**Text provided**
Boomers – We love gadgets too!

January 28, 2016

iPadRecently I registered at an online website, which shall remain nameless, promising to survey me for various consumer studies. I did this so I could have a say on products and manufacturers. As a writer I was also interested in the results of the surveys for informational purposes.

I took the time to carefully complete the demographic form with my information, age, income, occupation, hobbies and interests, etc. This was relatively generic in that no specific personal information was taken such as name, address and phone.

The website in question is for a well-respected and trusted organization. They promote registration and being available for surveys and questions by offering discounts and prizes.

When I finished the form and submitted it, I received a message that they didn’t need me for any surveys at the present time. It seems they’re busy surveying the young generation, 18 to 35, for their consumer habits and opinions.

**Written task 1**
Do these statements agree with the post on boomers and gadgets? Answer yes or no for each, quoting the words of the post that decide it. (a) The demographic form asked for the writer's name, address and phone. (b) The organization encourages registration by offering discounts and prizes. (c) After submitting the form, the writer was told surveys were available right away.
**Written task 2**
Reproduce word for word the part of the post on boomers and gadgets between "January 28, 2016" and "discounts and prizes.", inclusive.
**Written task 3**
Carry the post on boomers and gadgets further, starting right after its last sentence.

**Information shown**
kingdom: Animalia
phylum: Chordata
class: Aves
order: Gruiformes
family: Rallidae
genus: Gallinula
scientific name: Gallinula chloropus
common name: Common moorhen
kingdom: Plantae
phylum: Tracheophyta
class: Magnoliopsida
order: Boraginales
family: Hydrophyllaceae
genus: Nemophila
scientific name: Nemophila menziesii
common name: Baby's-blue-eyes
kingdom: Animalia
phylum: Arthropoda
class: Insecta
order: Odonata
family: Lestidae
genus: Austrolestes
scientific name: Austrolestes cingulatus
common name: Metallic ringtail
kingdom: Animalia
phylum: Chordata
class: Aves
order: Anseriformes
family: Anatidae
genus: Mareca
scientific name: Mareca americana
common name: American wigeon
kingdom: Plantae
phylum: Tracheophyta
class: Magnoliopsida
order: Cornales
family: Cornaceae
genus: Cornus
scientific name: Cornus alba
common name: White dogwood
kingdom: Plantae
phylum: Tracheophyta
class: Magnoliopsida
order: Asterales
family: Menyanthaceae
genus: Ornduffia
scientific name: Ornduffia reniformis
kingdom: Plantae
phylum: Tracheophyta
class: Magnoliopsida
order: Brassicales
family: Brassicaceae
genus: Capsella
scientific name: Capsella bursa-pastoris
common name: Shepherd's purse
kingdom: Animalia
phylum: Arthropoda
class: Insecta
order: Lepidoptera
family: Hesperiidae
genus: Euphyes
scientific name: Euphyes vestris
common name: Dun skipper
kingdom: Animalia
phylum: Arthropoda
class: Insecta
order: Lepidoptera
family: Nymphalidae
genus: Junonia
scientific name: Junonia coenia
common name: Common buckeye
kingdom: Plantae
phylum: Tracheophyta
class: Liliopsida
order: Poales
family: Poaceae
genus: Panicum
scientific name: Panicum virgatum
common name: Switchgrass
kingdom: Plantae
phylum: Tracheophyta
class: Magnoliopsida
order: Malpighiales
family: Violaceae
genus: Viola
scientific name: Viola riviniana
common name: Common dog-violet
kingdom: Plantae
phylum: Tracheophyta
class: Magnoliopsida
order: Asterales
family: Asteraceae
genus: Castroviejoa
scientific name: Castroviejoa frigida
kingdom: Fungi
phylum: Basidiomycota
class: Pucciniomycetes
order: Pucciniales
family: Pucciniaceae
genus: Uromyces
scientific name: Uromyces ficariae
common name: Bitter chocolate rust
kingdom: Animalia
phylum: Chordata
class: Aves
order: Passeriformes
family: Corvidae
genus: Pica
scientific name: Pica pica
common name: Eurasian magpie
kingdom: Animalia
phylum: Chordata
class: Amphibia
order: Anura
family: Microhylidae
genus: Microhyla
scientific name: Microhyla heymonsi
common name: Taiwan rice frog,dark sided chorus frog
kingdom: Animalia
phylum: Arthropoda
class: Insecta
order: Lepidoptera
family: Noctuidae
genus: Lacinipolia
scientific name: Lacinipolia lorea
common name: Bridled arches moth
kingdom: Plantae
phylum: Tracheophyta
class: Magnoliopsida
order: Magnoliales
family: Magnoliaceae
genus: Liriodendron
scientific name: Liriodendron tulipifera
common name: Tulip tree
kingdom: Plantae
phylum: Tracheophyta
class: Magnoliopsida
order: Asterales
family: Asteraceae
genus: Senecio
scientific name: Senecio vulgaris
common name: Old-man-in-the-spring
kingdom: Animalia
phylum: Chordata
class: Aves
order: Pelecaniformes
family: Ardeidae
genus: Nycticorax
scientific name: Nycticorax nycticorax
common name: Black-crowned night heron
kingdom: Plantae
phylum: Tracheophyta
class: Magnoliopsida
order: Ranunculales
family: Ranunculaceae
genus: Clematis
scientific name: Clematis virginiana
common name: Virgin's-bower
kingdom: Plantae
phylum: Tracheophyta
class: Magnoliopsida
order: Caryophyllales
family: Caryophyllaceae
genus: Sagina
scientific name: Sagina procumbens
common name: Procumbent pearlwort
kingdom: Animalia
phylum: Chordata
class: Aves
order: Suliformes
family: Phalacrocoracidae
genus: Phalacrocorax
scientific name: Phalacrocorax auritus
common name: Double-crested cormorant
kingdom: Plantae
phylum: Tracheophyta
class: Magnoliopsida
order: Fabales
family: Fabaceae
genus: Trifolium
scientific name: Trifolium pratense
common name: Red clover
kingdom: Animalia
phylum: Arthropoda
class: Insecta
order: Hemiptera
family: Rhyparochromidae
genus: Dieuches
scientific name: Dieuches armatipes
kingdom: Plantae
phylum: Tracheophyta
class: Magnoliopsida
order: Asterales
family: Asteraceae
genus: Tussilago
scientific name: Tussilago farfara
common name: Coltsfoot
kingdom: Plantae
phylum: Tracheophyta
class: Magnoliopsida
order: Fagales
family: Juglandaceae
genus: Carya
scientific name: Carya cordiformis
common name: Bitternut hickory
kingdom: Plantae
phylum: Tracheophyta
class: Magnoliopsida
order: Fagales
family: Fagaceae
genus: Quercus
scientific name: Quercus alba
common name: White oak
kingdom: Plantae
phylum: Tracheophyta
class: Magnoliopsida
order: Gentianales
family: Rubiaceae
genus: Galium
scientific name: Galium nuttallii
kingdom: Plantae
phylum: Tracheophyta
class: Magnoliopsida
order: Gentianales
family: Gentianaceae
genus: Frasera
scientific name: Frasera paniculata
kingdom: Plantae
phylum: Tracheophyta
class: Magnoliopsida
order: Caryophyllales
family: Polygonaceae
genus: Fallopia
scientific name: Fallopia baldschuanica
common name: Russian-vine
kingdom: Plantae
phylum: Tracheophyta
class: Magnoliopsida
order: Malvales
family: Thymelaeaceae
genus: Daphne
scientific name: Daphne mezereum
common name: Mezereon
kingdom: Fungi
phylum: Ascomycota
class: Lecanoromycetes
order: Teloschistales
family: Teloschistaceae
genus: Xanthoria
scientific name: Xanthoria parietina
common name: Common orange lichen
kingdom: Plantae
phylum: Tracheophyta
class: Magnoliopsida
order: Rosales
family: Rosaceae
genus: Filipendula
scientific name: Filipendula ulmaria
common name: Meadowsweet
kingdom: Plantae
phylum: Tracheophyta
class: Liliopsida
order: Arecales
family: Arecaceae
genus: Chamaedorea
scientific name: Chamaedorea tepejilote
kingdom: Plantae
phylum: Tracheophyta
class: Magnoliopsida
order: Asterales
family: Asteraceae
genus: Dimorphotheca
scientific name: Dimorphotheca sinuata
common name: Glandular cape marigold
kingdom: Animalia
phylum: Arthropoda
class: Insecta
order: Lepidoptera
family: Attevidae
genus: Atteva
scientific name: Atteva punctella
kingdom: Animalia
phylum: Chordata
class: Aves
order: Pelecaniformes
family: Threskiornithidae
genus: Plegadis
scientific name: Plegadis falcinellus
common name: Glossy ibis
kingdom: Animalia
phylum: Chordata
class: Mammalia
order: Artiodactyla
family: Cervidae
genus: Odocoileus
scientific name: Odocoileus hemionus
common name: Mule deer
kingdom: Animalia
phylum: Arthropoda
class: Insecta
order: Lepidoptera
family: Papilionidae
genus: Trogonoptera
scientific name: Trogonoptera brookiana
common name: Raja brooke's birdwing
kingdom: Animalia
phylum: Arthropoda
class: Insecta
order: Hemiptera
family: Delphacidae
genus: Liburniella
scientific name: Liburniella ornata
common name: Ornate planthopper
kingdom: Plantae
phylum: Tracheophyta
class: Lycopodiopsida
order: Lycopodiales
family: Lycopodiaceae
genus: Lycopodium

**Answer 1**
(a) No: "no specific personal information was taken such as name, address and phone."
(b) Yes: "They promote registration and being available for surveys and questions by offering discounts and prizes."
(c) No: "I received a message that they didn’t need me for any surveys at the present time."

**Answer 2**
January 28, 2016

iPadRecently I registered at an online website, which shall remain nameless, promising to survey me for various consumer studies. I did this so I could have a say on products and manufacturers. As a writer I was also interested in the results of the surveys for informational purposes.

I took the time to carefully complete the demographic form with my information, age, income, occupation, hobbies and interests, etc. This was relatively generic in that no specific personal information was taken such as name, address and phone.

The website in question is for a well-respected and trusted organization. They promote registration and being available for surveys and questions by offering discounts and prizes.

**Answer 3**
My generation, the baby boomers born between 1946 – 1964, who now make up over one-third of the population are of little or no interest to retailers. I find this incredible! Most boomers are not rich, but do have abundant disposable incomes. These same boomers are migrating to the internet and tech gadgets in mass numbers right now.

Boomers are using Facebook and other social network sites to keep in touch with children and grand-children around the world. They use computer tools to network with other boomers on health care, recreation, travel, relationship, and products and services.

I was in an Apple store a couple of weeks ago and was amazed to see a class in session on iPhone use. Almost all the attendees appeared to be of my generation, the boomers. When I questioned one of the associates, he told me seniors are buying technology in large numbers. They prefer to buy user friendly products and from retailers who offer training and support.

Although not a boomer, my mother began using the internet several years ago. She is now on Facebook following her children, grand-children and great-grand-children. Sellers are likely not interested in her though, because she is 90 years young. This amazing woman travels extensively on tours and cruises, not rich but certainly with a comfortable level of disposible income to enjoy her life. My brother, sister and myself who are all boomers are close to retirement or retired, have disposal income and all love gadgets and travel. Need I say more? The writing is on the wall.

My message to retailers and manufacturers is this – pay attention to the Boomers – or lose out on the profits to be made and customers to be found.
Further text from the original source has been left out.